_REQUIRED WORK_:
Copy every record below exactly, leaving out any pictures.

(Saved data entries)
___
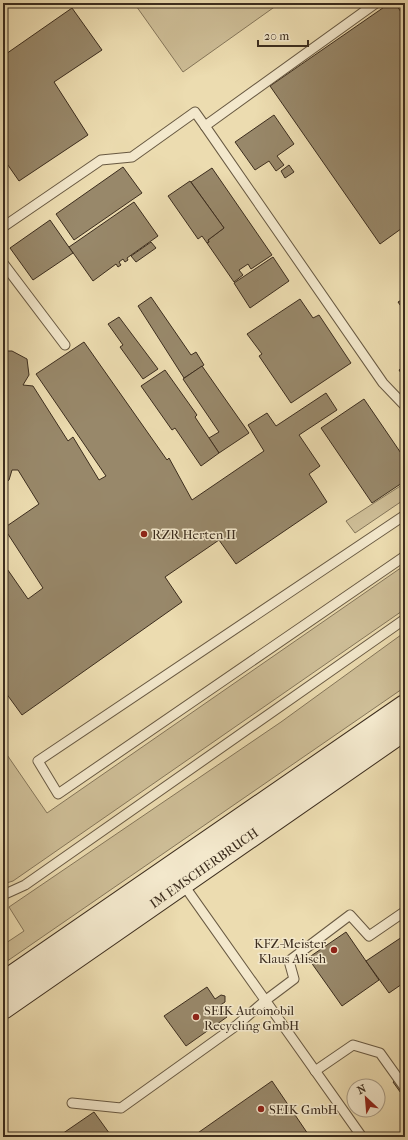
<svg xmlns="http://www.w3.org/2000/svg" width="408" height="1140" font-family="'IM FELL French Canon',serif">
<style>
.green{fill:#cebe97;stroke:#85765a}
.building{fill:#98886a;stroke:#3c2d1e}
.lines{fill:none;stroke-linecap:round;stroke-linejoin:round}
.lane-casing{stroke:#685942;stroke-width:11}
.secondary-casing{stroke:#3c2d1e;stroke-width:24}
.lane{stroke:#f3e8cc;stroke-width:9}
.secondary{stroke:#f3e8cc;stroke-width:22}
.poi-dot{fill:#8f2418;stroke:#f3e8cc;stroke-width:1.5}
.labels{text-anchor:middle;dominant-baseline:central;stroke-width:3;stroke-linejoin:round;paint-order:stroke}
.poi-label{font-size:13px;fill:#3c2d1e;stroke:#f3e8cc;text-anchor:start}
.street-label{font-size:13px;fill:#3c2d1e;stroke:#f3e8cc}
</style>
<rect width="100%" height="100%" fill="#ecdcb0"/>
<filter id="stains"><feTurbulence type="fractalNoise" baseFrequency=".005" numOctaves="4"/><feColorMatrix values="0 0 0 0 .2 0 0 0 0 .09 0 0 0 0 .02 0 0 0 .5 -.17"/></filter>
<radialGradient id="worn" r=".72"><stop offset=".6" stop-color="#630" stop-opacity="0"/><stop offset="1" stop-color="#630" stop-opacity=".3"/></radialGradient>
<g class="green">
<polygon points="134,3 280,3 183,72"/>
<polygon points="405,483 405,499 355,533 346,521"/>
<polygon points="405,565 405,609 13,881 3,884 3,749 47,813"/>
<polygon points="405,632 405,687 3,964 3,945 24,931 9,907 281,722"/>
</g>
<g class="building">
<polygon points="390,3 395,3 405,18 405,226 380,244 270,86"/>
<polygon points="72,8 102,50 54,82 88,135 19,181 3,158 3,56"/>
<polygon points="274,115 294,144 277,156 284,165 276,171 269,161 255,170 235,142"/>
<polygon points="289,165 294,172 285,178 281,171"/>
<polygon points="123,167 142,193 74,240 56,214"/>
<polygon points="212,168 272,255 251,269 248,264 239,270 243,275 234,282 207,243 209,242 208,240 224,228 191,182"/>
<polygon points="190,181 224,228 208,240 209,242 207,243 202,236 198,239 168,196"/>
<polygon points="134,202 158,236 127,258 128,260 125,262 123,259 119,262 121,265 118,267 116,264 93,281 69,247"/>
<polygon points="50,220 73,253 33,280 10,248"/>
<polygon points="151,242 156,248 136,262 131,256"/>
<polygon points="273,257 289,281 250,308 234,283"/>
<polygon points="151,297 191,355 196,352 204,365 184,378 138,306"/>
<polygon points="405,298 405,312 398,302"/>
<polygon points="300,299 313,318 319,315 351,363 291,403 259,356 262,354 247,334"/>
<polygon points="119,317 158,369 143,379 120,347 123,345 108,324"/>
<polygon points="84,342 167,460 169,458 192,500 264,451 248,425 267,413 276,426 326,393 337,410 299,435 320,466 309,474 327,502 236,564 219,540 165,577 182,602 22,715 3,689 3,563 28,599 43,588 4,528 39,504 18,470 12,470 9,480 3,485 3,351 12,351 27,359 29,375 23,385 33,386 68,441 73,437 99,480 106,476 36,374"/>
<polygon points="405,365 405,379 399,370"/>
<polygon points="202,366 249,433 219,453 209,438 219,432 183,379"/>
<polygon points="165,370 197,415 195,417 219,453 201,466 175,428 172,430 141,386"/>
<polygon points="364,399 405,459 405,481 372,503 321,428"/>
<polygon points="346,932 379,980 342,1006 308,958"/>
<polygon points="405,935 405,982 389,993 366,961"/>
<polygon points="207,987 215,999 221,995 225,996 225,1002 219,1006 227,1017 186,1046 164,1016"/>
<polygon points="403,1074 405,1077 405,1095 403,1096 393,1082"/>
<polygon points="272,1081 310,1137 192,1137"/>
<polygon points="94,1112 112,1137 60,1137 59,1136"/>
</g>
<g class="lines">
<g class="lane-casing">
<g id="lane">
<polyline points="403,3 405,6"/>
<polyline points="205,126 383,383 405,406"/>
<polyline points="3,227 101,160 132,157 195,112 205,126 376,3"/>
<polyline points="3,263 65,345"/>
<polyline points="405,515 38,761 58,794 405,556"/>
<polyline points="183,884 362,1137"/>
<polyline points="3,895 25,885 405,619"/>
<polyline points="315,1071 353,1045 380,1053 405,1088"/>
<polyline points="72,1103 121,1108 237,1025 266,1000 294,979 289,961 350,915 369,936 404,912"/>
</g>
</g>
<g class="secondary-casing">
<g id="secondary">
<polyline points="3,983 405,706"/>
<polyline points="3,1008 405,729"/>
</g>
</g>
<use href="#lane" class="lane"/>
<use href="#secondary" class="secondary"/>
</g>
<g class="poi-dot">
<circle cx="144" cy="534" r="4"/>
<circle cx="334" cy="950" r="4"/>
<circle cx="196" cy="1017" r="4"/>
<circle cx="261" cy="1109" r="4"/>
</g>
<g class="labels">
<g class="poi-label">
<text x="152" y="534">RZR Herten II</text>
<text x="326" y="943" text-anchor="end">KFZ-Meister<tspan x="326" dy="15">Klaus Alisch</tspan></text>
<text x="204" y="1010">SEIK Automobil<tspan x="204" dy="15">Recycling GmbH</tspan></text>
<text x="269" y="1109">SEIK GmbH</text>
</g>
<g class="street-label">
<text transform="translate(204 868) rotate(-35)">IM EMSCHERBRUCH</text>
</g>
</g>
<rect width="408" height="1140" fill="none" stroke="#ecdcb0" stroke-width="16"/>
<rect x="4" y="4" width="400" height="1132" fill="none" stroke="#3c2d1e" stroke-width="2"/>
<rect x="8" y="8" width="392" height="1124" fill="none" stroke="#3c2d1e"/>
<g transform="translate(366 1098) rotate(334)"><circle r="19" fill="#f3e8cc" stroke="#aa9d86"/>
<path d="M0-3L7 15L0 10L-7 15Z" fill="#8f2418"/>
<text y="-6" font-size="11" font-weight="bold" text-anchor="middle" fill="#3c2d1e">N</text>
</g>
<path d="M258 40v6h50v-6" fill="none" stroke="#3c2d1e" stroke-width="2"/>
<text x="264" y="40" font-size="12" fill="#3c2d1e" stroke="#f3e8cc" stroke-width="3" paint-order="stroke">20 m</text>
<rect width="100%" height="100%" filter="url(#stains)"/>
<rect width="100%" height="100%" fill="url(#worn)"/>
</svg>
___
_RESPONSE TO THE TASK_:
<svg xmlns="http://www.w3.org/2000/svg" width="408" height="1140" font-family="'IM FELL French Canon',serif">
<style>
.green{fill:#cebe97;stroke:#85765a}
.building{fill:#98886a;stroke:#3c2d1e}
.lines{fill:none;stroke-linecap:round;stroke-linejoin:round}
.lane-casing{stroke:#685942;stroke-width:11}
.secondary-casing{stroke:#3c2d1e;stroke-width:24}
.lane{stroke:#f3e8cc;stroke-width:9}
.secondary{stroke:#f3e8cc;stroke-width:22}
.poi-dot{fill:#8f2418;stroke:#f3e8cc;stroke-width:1.5}
.labels{text-anchor:middle;dominant-baseline:central;stroke-width:3;stroke-linejoin:round;paint-order:stroke}
.poi-label{font-size:13px;fill:#3c2d1e;stroke:#f3e8cc;text-anchor:start}
.street-label{font-size:13px;fill:#3c2d1e;stroke:#f3e8cc}
</style>
<rect width="100%" height="100%" fill="#ecdcb0"/>
<filter id="stains"><feTurbulence type="fractalNoise" baseFrequency=".005" numOctaves="4"/><feColorMatrix values="0 0 0 0 .2 0 0 0 0 .09 0 0 0 0 .02 0 0 0 .5 -.17"/></filter>
<radialGradient id="worn" r=".72"><stop offset=".6" stop-color="#630" stop-opacity="0"/><stop offset="1" stop-color="#630" stop-opacity=".3"/></radialGradient>
<g class="green">
<polygon points="134,3 280,3 183,72"/>
<polygon points="405,483 405,499 355,533 346,521"/>
<polygon points="405,565 405,609 13,881 3,884 3,749 47,813"/>
<polygon points="405,632 405,687 3,964 3,945 24,931 9,907 281,722"/>
</g>
<g class="building">
<polygon points="390,3 395,3 405,18 405,226 380,244 270,86"/>
<polygon points="72,8 102,50 54,82 88,135 19,181 3,158 3,56"/>
<polygon points="274,115 294,144 277,156 284,165 276,171 269,161 255,170 235,142"/>
<polygon points="289,165 294,172 285,178 281,171"/>
<polygon points="123,167 142,193 74,240 56,214"/>
<polygon points="212,168 272,255 251,269 248,264 239,270 243,275 234,282 207,243 209,242 208,240 224,228 191,182"/>
<polygon points="190,181 224,228 208,240 209,242 207,243 202,236 198,239 168,196"/>
<polygon points="134,202 158,236 127,258 128,260 125,262 123,259 119,262 121,265 118,267 116,264 93,281 69,247"/>
<polygon points="50,220 73,253 33,280 10,248"/>
<polygon points="151,242 156,248 136,262 131,256"/>
<polygon points="273,257 289,281 250,308 234,283"/>
<polygon points="151,297 191,355 196,352 204,365 184,378 138,306"/>
<polygon points="405,298 405,312 398,302"/>
<polygon points="300,299 313,318 319,315 351,363 291,403 259,356 262,354 247,334"/>
<polygon points="119,317 158,369 143,379 120,347 123,345 108,324"/>
<polygon points="84,342 167,460 169,458 192,500 264,451 248,425 267,413 276,426 326,393 337,410 299,435 320,466 309,474 327,502 236,564 219,540 165,577 182,602 22,715 3,689 3,563 28,599 43,588 4,528 39,504 18,470 12,470 9,480 3,485 3,351 12,351 27,359 29,375 23,385 33,386 68,441 73,437 99,480 106,476 36,374"/>
<polygon points="405,365 405,379 399,370"/>
<polygon points="202,366 249,433 219,453 209,438 219,432 183,379"/>
<polygon points="165,370 197,415 195,417 219,453 201,466 175,428 172,430 141,386"/>
<polygon points="364,399 405,459 405,481 372,503 321,428"/>
<polygon points="346,932 379,980 342,1006 308,958"/>
<polygon points="405,935 405,982 389,993 366,961"/>
<polygon points="207,987 215,999 221,995 225,996 225,1002 219,1006 227,1017 186,1046 164,1016"/>
<polygon points="403,1074 405,1077 405,1095 403,1096 393,1082"/>
<polygon points="272,1081 310,1137 192,1137"/>
<polygon points="94,1112 112,1137 60,1137 59,1136"/>
</g>
<g class="lines">
<g class="lane-casing">
<g id="lane">
<polyline points="403,3 405,6"/>
<polyline points="205,126 383,383 405,406"/>
<polyline points="3,227 101,160 132,157 195,112 205,126 376,3"/>
<polyline points="3,263 65,345"/>
<polyline points="405,515 38,761 58,794 405,556"/>
<polyline points="183,884 362,1137"/>
<polyline points="3,895 25,885 405,619"/>
<polyline points="315,1071 353,1045 380,1053 405,1088"/>
<polyline points="72,1103 121,1108 237,1025 266,1000 294,979 289,961 350,915 369,936 404,912"/>
</g>
</g>
<g class="secondary-casing">
<g id="secondary">
<polyline points="3,983 405,706"/>
<polyline points="3,1008 405,729"/>
</g>
</g>
<use href="#lane" class="lane"/>
<use href="#secondary" class="secondary"/>
</g>
<g class="poi-dot">
<circle cx="144" cy="534" r="4"/>
<circle cx="334" cy="950" r="4"/>
<circle cx="196" cy="1017" r="4"/>
<circle cx="261" cy="1109" r="4"/>
</g>
<g class="labels">
<g class="poi-label">
<text x="152" y="534">RZR Herten II</text>
<text x="326" y="943" text-anchor="end">KFZ-Meister<tspan x="326" dy="15">Klaus Alisch</tspan></text>
<text x="204" y="1010">SEIK Automobil<tspan x="204" dy="15">Recycling GmbH</tspan></text>
<text x="269" y="1109">SEIK GmbH</text>
</g>
<g class="street-label">
<text transform="translate(204 868) rotate(-35)">IM EMSCHERBRUCH</text>
</g>
</g>
<rect width="408" height="1140" fill="none" stroke="#ecdcb0" stroke-width="16"/>
<rect x="4" y="4" width="400" height="1132" fill="none" stroke="#3c2d1e" stroke-width="2"/>
<rect x="8" y="8" width="392" height="1124" fill="none" stroke="#3c2d1e"/>
<g transform="translate(366 1098) rotate(334)"><circle r="19" fill="#f3e8cc" stroke="#aa9d86"/>
<path d="M0-3L7 15L0 10L-7 15Z" fill="#8f2418"/>
<text y="-6" font-size="11" font-weight="bold" text-anchor="middle" fill="#3c2d1e">N</text>
</g>
<path d="M258 40v6h50v-6" fill="none" stroke="#3c2d1e" stroke-width="2"/>
<text x="264" y="40" font-size="12" fill="#3c2d1e" stroke="#f3e8cc" stroke-width="3" paint-order="stroke">20 m</text>
<rect width="100%" height="100%" filter="url(#stains)"/>
<rect width="100%" height="100%" fill="url(#worn)"/>
</svg>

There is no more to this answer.